Allstate Corp.'s 2011 first-quarter profit soared on half as much catastrophe-related losses compared to this time a year ago—and capital gains instead of losses.

Net income during the first quarter was $519 million compared with $120 million for the 2010 first quarter when catastrophe losses were $648 million. Weather-related losses for the first three months of this year were $333 million.

New auto-insurance business increased 12 percent as “marketing programs continue to be successful,” says Thomas J. Wilson, chairman, president and CEO, in a statement. But policies in force declined slightly as the company says it continues to balance profitability and growth. Lower customer renewals offset the increase in new applications issued.

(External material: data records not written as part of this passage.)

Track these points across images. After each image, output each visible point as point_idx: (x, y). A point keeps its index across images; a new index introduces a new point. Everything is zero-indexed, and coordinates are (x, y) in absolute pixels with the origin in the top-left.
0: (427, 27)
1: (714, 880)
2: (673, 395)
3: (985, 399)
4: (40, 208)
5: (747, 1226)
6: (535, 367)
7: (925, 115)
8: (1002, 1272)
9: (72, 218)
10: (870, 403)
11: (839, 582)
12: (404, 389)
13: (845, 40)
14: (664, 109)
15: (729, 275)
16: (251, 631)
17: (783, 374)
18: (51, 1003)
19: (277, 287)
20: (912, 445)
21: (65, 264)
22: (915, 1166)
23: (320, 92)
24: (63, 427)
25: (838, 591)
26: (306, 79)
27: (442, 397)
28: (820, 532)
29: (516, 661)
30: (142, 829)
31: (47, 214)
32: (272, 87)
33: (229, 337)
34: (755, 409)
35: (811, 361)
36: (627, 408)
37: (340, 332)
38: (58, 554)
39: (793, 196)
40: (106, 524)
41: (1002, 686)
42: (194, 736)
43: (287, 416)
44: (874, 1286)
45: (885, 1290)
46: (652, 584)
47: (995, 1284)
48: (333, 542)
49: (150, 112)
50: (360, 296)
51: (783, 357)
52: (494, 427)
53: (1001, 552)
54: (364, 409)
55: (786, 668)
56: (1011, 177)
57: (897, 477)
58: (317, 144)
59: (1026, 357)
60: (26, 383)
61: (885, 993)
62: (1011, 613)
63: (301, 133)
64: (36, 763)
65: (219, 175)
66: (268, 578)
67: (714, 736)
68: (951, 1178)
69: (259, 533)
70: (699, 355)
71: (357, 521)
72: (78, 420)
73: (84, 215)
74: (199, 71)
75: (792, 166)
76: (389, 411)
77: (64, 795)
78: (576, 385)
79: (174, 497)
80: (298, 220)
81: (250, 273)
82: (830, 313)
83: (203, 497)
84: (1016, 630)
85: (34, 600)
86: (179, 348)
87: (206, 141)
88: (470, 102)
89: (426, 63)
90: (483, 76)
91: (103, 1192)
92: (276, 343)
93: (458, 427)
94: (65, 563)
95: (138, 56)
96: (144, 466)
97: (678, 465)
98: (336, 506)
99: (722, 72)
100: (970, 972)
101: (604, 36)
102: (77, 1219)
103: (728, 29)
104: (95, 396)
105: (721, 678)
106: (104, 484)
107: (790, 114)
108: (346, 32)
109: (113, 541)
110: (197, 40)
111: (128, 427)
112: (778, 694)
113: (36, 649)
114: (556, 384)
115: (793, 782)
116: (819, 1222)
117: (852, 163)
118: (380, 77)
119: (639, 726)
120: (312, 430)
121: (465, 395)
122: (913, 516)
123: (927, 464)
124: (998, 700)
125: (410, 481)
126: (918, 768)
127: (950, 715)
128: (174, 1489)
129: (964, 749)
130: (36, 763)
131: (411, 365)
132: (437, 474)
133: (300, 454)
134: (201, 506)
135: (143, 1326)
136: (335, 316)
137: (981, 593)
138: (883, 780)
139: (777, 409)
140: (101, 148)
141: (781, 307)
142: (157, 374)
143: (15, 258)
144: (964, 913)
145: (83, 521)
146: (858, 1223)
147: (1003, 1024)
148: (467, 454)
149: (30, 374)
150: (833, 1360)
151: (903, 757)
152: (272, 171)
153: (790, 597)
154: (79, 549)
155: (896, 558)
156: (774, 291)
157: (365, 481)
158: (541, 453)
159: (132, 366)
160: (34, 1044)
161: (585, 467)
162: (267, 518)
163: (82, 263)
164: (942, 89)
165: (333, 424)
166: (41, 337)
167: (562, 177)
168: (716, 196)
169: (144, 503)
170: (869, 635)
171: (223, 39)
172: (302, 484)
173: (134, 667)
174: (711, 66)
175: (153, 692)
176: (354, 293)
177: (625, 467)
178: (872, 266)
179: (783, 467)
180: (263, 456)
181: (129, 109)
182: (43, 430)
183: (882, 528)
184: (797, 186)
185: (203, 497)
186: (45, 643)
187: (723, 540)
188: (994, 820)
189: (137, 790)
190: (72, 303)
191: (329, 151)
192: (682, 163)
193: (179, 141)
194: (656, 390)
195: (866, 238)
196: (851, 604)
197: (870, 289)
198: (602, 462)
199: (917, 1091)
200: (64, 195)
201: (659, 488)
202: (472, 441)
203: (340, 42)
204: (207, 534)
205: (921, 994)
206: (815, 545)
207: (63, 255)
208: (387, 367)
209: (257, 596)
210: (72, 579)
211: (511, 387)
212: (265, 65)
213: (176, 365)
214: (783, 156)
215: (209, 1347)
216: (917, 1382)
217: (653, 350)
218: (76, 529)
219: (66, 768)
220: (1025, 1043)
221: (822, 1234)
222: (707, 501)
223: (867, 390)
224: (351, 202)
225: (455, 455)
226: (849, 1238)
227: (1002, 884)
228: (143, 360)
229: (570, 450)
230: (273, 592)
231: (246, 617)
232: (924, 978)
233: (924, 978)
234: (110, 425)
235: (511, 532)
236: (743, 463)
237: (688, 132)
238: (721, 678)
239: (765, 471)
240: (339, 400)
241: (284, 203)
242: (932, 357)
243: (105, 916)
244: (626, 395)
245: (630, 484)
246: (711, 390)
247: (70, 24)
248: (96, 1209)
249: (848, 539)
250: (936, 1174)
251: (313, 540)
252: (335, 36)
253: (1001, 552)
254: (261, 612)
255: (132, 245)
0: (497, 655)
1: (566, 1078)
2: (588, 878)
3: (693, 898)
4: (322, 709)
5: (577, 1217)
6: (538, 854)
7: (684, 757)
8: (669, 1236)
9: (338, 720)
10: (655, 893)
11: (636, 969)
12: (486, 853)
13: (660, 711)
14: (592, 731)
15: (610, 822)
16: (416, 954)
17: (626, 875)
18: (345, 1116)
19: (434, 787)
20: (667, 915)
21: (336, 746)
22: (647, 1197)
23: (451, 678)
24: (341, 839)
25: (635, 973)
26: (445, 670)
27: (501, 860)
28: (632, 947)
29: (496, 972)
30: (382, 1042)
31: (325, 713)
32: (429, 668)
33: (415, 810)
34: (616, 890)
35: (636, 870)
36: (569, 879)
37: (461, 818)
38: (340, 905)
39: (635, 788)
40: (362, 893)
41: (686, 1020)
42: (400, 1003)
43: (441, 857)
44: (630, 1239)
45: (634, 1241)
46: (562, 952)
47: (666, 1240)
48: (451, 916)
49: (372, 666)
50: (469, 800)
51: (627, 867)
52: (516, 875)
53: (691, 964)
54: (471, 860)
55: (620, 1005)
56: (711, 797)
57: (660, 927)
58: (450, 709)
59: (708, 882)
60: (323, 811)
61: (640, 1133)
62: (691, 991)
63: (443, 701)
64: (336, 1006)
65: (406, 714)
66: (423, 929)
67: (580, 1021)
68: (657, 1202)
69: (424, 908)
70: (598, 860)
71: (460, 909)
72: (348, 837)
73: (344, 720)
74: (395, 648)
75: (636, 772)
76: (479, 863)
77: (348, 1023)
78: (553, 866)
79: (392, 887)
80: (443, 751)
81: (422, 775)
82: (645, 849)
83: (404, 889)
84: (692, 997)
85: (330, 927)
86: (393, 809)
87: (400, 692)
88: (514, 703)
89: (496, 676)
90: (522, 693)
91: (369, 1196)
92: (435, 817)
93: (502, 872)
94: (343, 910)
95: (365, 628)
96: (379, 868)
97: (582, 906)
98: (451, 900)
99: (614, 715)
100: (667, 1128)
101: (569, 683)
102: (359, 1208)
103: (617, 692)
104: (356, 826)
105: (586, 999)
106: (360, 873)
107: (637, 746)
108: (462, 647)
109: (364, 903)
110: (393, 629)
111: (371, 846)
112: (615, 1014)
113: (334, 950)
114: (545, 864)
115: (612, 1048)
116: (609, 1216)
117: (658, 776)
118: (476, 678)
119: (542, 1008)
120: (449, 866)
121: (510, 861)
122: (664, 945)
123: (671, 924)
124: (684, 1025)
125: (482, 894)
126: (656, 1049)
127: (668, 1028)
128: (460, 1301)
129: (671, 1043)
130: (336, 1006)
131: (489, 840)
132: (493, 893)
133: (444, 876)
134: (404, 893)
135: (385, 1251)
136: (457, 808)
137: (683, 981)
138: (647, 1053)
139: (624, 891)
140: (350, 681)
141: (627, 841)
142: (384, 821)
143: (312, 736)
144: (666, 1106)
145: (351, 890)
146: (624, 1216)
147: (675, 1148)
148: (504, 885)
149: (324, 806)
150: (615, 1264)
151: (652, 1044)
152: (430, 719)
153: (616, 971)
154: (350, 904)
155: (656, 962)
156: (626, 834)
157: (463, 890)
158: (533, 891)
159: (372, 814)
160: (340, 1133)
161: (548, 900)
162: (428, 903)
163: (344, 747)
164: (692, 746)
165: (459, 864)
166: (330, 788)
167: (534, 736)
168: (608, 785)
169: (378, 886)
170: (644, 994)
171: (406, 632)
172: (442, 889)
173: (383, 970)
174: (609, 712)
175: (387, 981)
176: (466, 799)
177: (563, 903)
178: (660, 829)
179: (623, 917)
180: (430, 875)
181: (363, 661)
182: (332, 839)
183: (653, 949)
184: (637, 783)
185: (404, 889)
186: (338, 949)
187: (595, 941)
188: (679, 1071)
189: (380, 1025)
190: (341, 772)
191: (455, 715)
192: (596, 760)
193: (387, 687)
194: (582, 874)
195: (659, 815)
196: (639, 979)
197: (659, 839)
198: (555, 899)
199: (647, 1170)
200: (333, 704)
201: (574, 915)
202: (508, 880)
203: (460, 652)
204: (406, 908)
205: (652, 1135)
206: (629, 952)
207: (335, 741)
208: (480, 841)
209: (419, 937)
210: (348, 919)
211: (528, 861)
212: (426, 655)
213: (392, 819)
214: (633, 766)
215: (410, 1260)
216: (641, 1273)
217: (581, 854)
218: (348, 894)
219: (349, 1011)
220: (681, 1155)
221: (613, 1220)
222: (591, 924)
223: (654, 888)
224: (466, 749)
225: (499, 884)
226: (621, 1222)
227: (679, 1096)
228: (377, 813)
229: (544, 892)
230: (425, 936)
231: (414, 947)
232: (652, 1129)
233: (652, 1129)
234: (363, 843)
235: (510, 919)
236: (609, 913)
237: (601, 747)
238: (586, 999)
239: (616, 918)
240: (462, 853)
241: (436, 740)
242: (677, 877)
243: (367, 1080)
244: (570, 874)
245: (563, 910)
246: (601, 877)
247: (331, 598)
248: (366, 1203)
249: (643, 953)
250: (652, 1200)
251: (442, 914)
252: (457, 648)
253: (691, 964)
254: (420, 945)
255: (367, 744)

Standard auto premiums declined 1 percent.

The combined ratio in auto was 95.1, up 0.7 points from the 2010 first quarter as Allstate says it “continued to address adverse loss-cost trends,” especially in New York and Florida.

In these states, the industry has pushed for strong reform to the states' personal-injury protection, no-fault insurance systems, which the industry says are plagued with fraud. Legislation in the Florida did not make it out of a state House committee.

During a conference call, Wilson says Allstate has put in place pricing, underwriting and claims-handling initiatives in both states to improve profitability.

If the laws change and adjustments need to be made, Allstate will do so, Wilson says, but the company is “not waiting for someone else to fix the profitability there.”

Turning to the homeowners-insurance segment, premiums written increased 3 percent compared with the first quarter last year. A 3.7 percent drop in policies in force offset an increase in average premium of nearly 6 percent, Allstate says.

Rate increases averaging about 10 percent were approved in 12 states in the first quarter.

Net pretax realized capital gains were $96 million for the 2011 first quarter compared with a net loss of $348 million a year ago.